Why you should NEVER file your tax return before July 14

Australians are being urged not to rush their tax returns if they want to avoid problems later.

Tax expert Hripsime Demirdjian, founder of Australian accounting firm Hive Wise, warned people not to file their tax returns immediately after July 1.

Ms Demirdjian said in a TikTok video uploaded last week that employers have until July 14 to provide key payslip information to the Australian Taxation Office (ATO).

People who file their tax return before that date may be under-declaring their income, as the income does not match the amount their employer will later report to the Tax Authorities.

“If you file your tax return on July 1, you are basing it on incomplete and unfinalized pay stub data,” Ms. Demirdjian said.

This could result in a tax return being revised, which could then result in the person filing the tax return owing money to the ATO.

Ms Demirdjian also warned people with investments tied up in accounts such as managed funds to wait even longer.

“The information on those investments for the fiscal year is only available in late August and September… sometimes even later,” she said.

She also dispelled the common misconception that people get a better return if they file their tax returns early.

Large deductions, such as work-related expenses and expenses not claimed by the employer, can increase the amount people get back.

“If you don’t have either of the above, you’re unlikely to get a large refund,” Ms. Demirdjian said. news.com.au

Hripsime Demirdjian (pictured), the founder of Australian accounting firm Hive Wise, warned people not to file tax returns on July 1.

Ms Demirdjian also warned that the ATO has become better at identifying inconsistencies in financial information provided by an employee and their employer.

If you pay late or fail to account for all income and expenses, this can result in significant additional costs.

“To make matters worse, if the change occurs after your tax return deadline, you will also end up paying interest on this late payment,” Ms. Demirdjian said.

‘The ATO is currently charging a staggering interest rate of 11.36 percent’.

ATO Assistant Commissioner Rob Thompson said the tax office was closely monitoring the cost of working from home.

Ms. Demirdjian also addressed a common misconception that people get a better return if they file their tax returns early (stock image)

Ms. Demirdjian also addressed a common misconception that people get a better return if they file their tax returns early (stock image)

According to Mr. Thompson, some people were reporting expenses twice on their tax returns, which he said resulted in incorrect deductions appearing on their forms.

“One of the things we’re focusing on this year is making sure that people aren’t paying twice, so that they’re not declaring things like their internet or phone costs separately if they’re using that flat rate method,” he told the ABC.

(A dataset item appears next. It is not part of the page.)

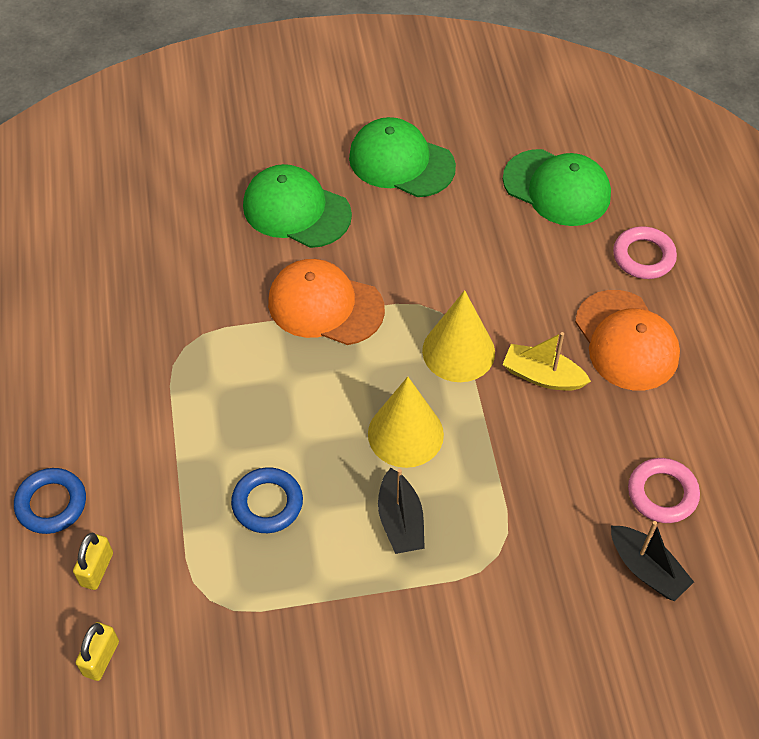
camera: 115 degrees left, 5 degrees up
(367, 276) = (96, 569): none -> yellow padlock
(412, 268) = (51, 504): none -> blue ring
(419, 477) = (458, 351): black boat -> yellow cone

“People need to keep a record of all the hours they’ve worked from home throughout the year. It could be a timesheet… whatever the person wants to work for them.”

Nearly nine million Australians claimed about $24.5 billion in work-related expenses last year, with claims related to home working costs.

The average work-from-home expense claim was approximately $3,000.

How do I file a tax return?

Tax returns must be filed by October 31 each year, online via mygov or the ATO app.

You can also file your tax return on paper or by asking a registered tax agent to file the documents on your behalf.

Anyone filing a tax return must ensure that he or she has all relevant financial information.

This includes an income and expenditure statement, receipts and/or payments for expenses that you claim as deductibles, and a statement from your private health insurance.

Employees with a fixed salary must wait until their employer has declared their income as a tax return before they can complete their tax return.